Tâche écrite - Extrayez mot pour mot, du début à la fin, le texte sur les fusions et acquisitions dans le secteur de l'électricité aux États-Unis.

Les négociateurs s'attendent à ce que 2025 soit une année exceptionnelle pour les fusions et acquisitions dans le secteur de l'électricité aux États-Unis, avec un appétit vorace pour les actifs alors que le secteur se prépare à répondre à la croissance massive de la demande des centres de données pour l'intelligence artificielle.

La demande record d'électricité et les prévisions vertigineuses de consommation d'électricité pour l'intelligence artificielle ont rendu les actifs de production d'électricité et d'infrastructure, ainsi que les entreprises qui les détiennent, attrayants pour les sociétés d'énergie, les fonds d'investissement privés et d'autres investisseurs institutionnels.

Selon une douzaine de sources industrielles et financières qui se sont confiées à Reuters, la plus forte croissance du secteur depuis des générations a déjà alimenté une avalanche de transactions au cours des premiers mois de l'année. Parmi ces sources figurent plusieurs participants à la conférence annuelle CERAWeek sur l'énergie, qui se tient à Houston.

Données d'annotation de mise en page:
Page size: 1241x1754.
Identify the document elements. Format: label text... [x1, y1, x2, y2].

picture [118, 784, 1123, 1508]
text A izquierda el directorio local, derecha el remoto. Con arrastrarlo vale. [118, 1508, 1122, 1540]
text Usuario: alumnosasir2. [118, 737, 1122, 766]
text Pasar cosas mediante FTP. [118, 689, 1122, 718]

Réponse de l'exercice -
Les négociateurs s'attendent à ce que 2025 soit une année exceptionnelle pour les fusions et acquisitions dans le secteur de l'électricité aux États-Unis, avec un appétit vorace pour les actifs alors que le secteur se prépare à répondre à la croissance massive de la demande des centres de données pour l'intelligence artificielle.

La demande record d'électricité et les prévisions vertigineuses de consommation d'électricité pour l'intelligence artificielle ont rendu les actifs de production d'électricité et d'infrastructure, ainsi que les entreprises qui les détiennent, attrayants pour les sociétés d'énergie, les fonds d'investissement privés et d'autres investisseurs institutionnels.

Selon une douzaine de sources industrielles et financières qui se sont confiées à Reuters, la plus forte croissance du secteur depuis des générations a déjà alimenté une avalanche de transactions au cours des premiers mois de l'année. Parmi ces sources figurent plusieurs participants à la conférence annuelle CERAWeek sur l'énergie, qui se tient à Houston.